When Simplicity is Not Enough
For the last several years, I’ve chosen to live a simpler life. I have minimized what choices I make in a day by limiting my clothes, what I bring into my home, what apps I use, how much gear I have, etc. I’ve worked hard to bring peace through the systems I implemented. Last month, those systems were shattered when I survived a mass shooting. March 27, 2023, a shooter shot through the doors at my workplace, killing six people and forever changing the lives of the families that lost a loved one, everyone in the building, including children and adults, and the parents of every child at the school, and a whole community of people who call Covenant home.
Those first weeks were incredibly hard.

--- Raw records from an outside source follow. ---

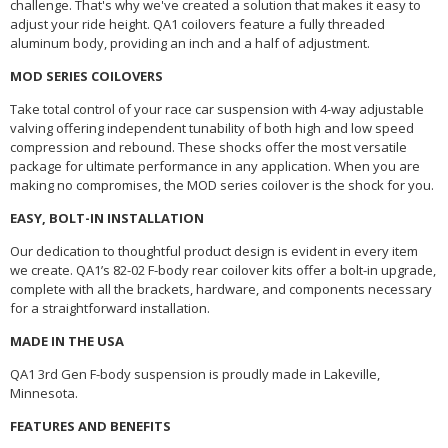
challenge. That's why we've created a solution that makes it easy to
adjust your ride height. QA1 coilovers feature a fully threaded
aluminum body, providing an inch and a half of adjustment.
MOD SERIES COILOVERS
Take total control of your race car suspension with 4-way adjustable
valving offering independent tunability of both high and low speed
compression and rebound. These shocks offer the most versatile
package for ultimate performance in any application. When you are
making no compromises, the MOD series coilover is the shock for you.
EASY, BOLT-IN INSTALLATION
Our dedication to thoughtful product design is evident in every item
we create. QA1’s 82-02 F-body rear coilover kits offer a bolt-in upgrade,
complete with all the brackets, hardware, and components necessary
for a straightforward installation.
MADE IN THE USA
QA1 3rd Gen F-body suspension is proudly made in Lakeville,
Minnesota.
FEATURES AND BENEFITS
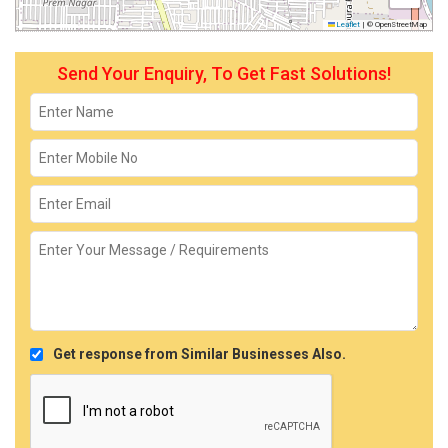
Leaflet
|
© OpenStreetMap
Send Your Enquiry, To Get Fast Solutions!
Get response from Similar Businesses Also.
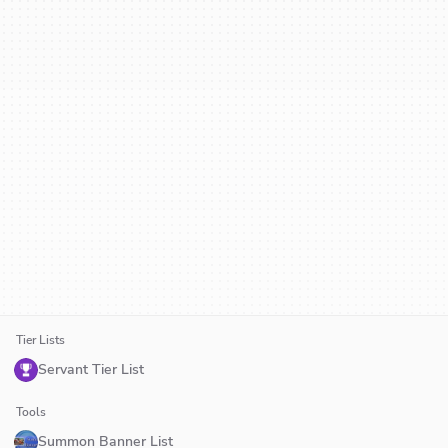
Tier Lists
Servant Tier List
Tools
Summon Banner List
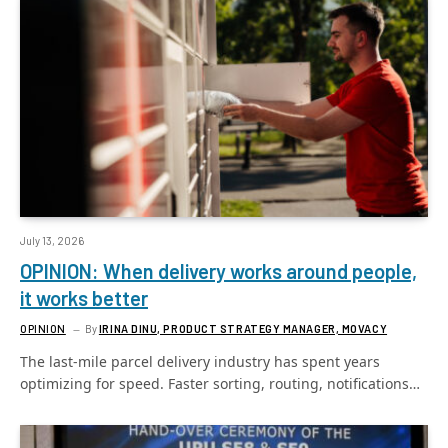
July 13, 2026
OPINION: When delivery works around people,
it works better
OPINION
By
IRINA DINU, PRODUCT STRATEGY MANAGER, MOVACY
The last-mile parcel delivery industry has spent years
optimizing for speed. Faster sorting, routing, notifications…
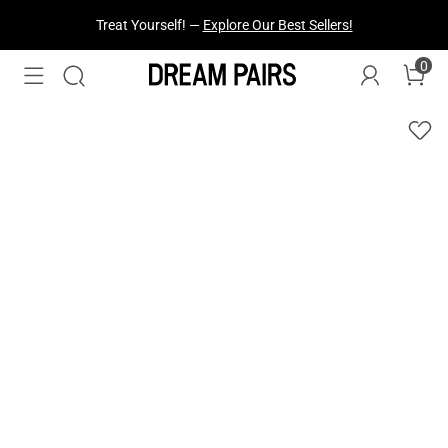
Treat Yourself! —
Explore Our Best Sellers!
0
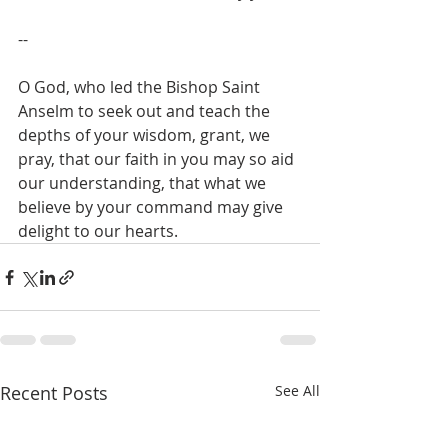
--
O God, who led the Bishop Saint 
Anselm to seek out and teach the 
depths of your wisdom, grant, we 
pray, that our faith in you may so aid 
our understanding, that what we 
believe by your command may give 
delight to our hearts.
Recent Posts
See All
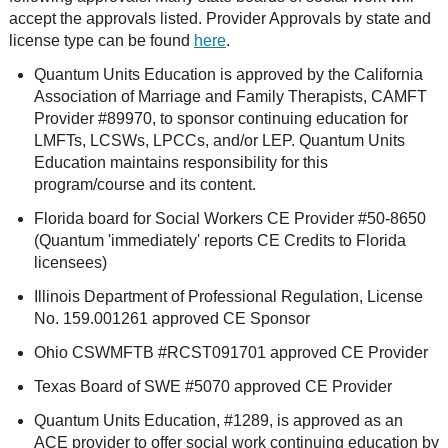
accept the approvals listed. Provider Approvals by state and
license type can be found
here
.
Quantum Units Education is approved by the California
Association of Marriage and Family Therapists, CAMFT
Provider #89970, to sponsor continuing education for
LMFTs, LCSWs, LPCCs, and/or LEP. Quantum Units
Education maintains responsibility for this
program/course and its content.
Florida board for Social Workers CE Provider #50-8650
(Quantum 'immediately' reports CE Credits to Florida
licensees)
Illinois Department of Professional Regulation, License
No. 159.001261 approved CE Sponsor
Ohio CSWMFTB #RCST091701 approved CE Provider
Texas Board of SWE #5070 approved CE Provider
Quantum Units Education, #1289, is approved as an
ACE provider to offer social work continuing education by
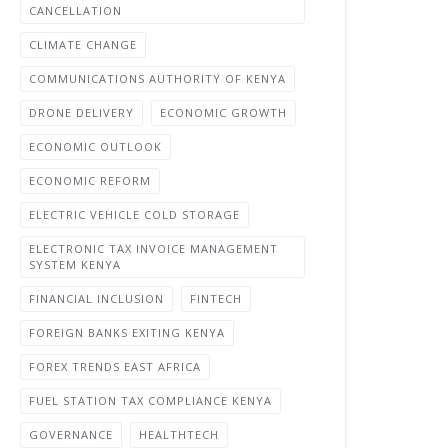
CANCELLATION
CLIMATE CHANGE
COMMUNICATIONS AUTHORITY OF KENYA
DRONE DELIVERY
ECONOMIC GROWTH
ECONOMIC OUTLOOK
ECONOMIC REFORM
ELECTRIC VEHICLE COLD STORAGE
ELECTRONIC TAX INVOICE MANAGEMENT
SYSTEM KENYA
FINANCIAL INCLUSION
FINTECH
FOREIGN BANKS EXITING KENYA
FOREX TRENDS EAST AFRICA
FUEL STATION TAX COMPLIANCE KENYA
GOVERNANCE
HEALTHTECH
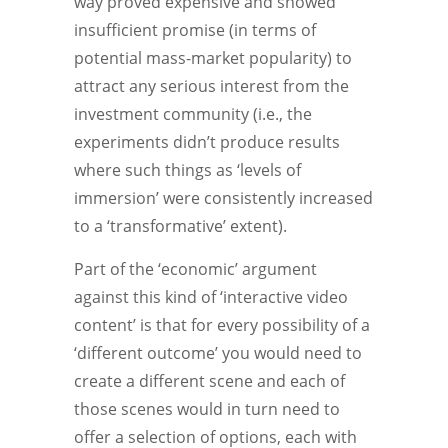
way proved expensive and showed
insufficient promise (in terms of
potential mass-market popularity) to
attract any serious interest from the
investment community (i.e., the
experiments didn’t produce results
where such things as ‘levels of
immersion’ were consistently increased
to a ‘transformative’ extent).
Part of the ‘economic’ argument
against this kind of ‘interactive video
content’ is that for every possibility of a
‘different outcome’ you would need to
create a different scene and each of
those scenes would in turn need to
offer a selection of options, each with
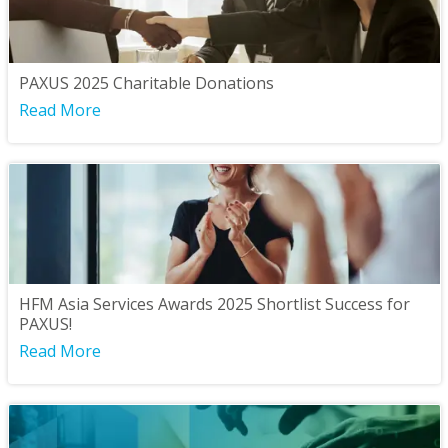
PAXUS 2025 Charitable Donations
Read More
HFM Asia Services Awards 2025 Shortlist Success for
PAXUS!
Read More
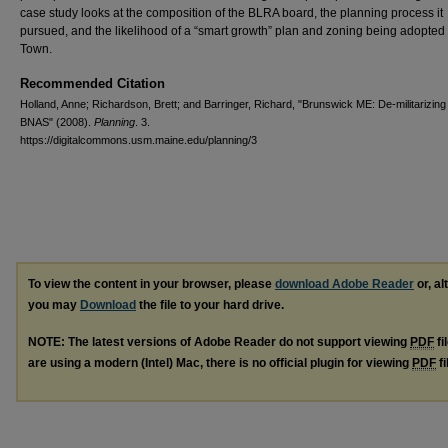
case study looks at the composition of the BLRA board, the planning process it
pursued, and the likelihood of a “smart growth” plan and zoning being adopted
Town.
Recommended Citation
Holland, Anne; Richardson, Brett; and Barringer, Richard, "Brunswick ME: De-militarizing
BNAS" (2008).
Planning
. 3.
https://digitalcommons.usm.maine.edu/planning/3
To view the content in your browser, please
download Adobe Reader
or, al
you may
Download
the file to your hard drive.
NOTE: The latest versions of Adobe Reader do not support viewing
PDF
fi
are using a modern (Intel) Mac, there is no official plugin for viewing
PDF
fi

My nervous system was blaring at 1000%, and I could still hear gunshots echoing in the halls and could not get what I saw out of my head. I still had to work, but I could not think. I still had to get myself dressed and get food in my body. I lost 15 pounds and could not sleep for weeks, but I kept going because really there was no other option.
The shooting occurred the week of Good Friday – the week before Easter. The day that represents the hope of the Christian faith. I had been trying to get myself back into church for months but could not bring myself to walk through the doors with all the questions and doubts I had. That Good Friday, I found myself in church soaking in the hopeful darkness that Good Friday represents. Easter morning, I went again and listened to a message about hope but also about confusion and how it was okay to come to the Easter story from a different place. (listen below to the sermon from Journey Church in Brentwood, TN)
Over the past month, I’ve had a lot of time to think about what I could have done differently that day and have concluded there is nothing I could have changed. It’s hard to accept that, but I know it to be true now. All that is left is to keep moving forward. When everything is broken, it’s hard to pick up the pieces and start over, but that is where I find myself. Picking up the pieces of my life, asking questions of my faith, figuring out who I want and need to be after this is over, and how I make all these things fit together again.
What Has Not Changed
Some things have not changed. I have always believed in gun reform and that mental health resources need to be accessible to everyone. I will continue to vote and support people trying to make a difference. Seeing the young people of Nashville at the capital, along with three brave representatives, gave me hope for the political future. This could have made me see the darkness in the world, but I have seen so much good in people, and I’m going to choose to believe in this goodness over what I see in the news.
I’m keeping my life simple. While simplicity was not enough to get through this alone, it helped me keep a calm environment.
What Has Changed
I’ve always asked questions of my faith, but now it is different. I’m trying to set aside everything I thought I knew, all the easy answers, and search for a deeper meaning in what it means to be a follower of Jesus. Some people call it deconstruction, and that word can be scary for some people, but at this moment, it gives me the courage and curiosity to explore new aspects of believing and that brings me peace. I’ve started regularly attending the church I’ve gone to off and on for several years – a church that invites questions.
What it All Means
I’m unsure about this part, but things have changed and will continue to change.
It can be very uncomfortable to accept the truth that some things are beyond our control. But we have to. Otherwise, we run into the same walls over and over and over again. Or we freeze up. Either way, we don’t move forward.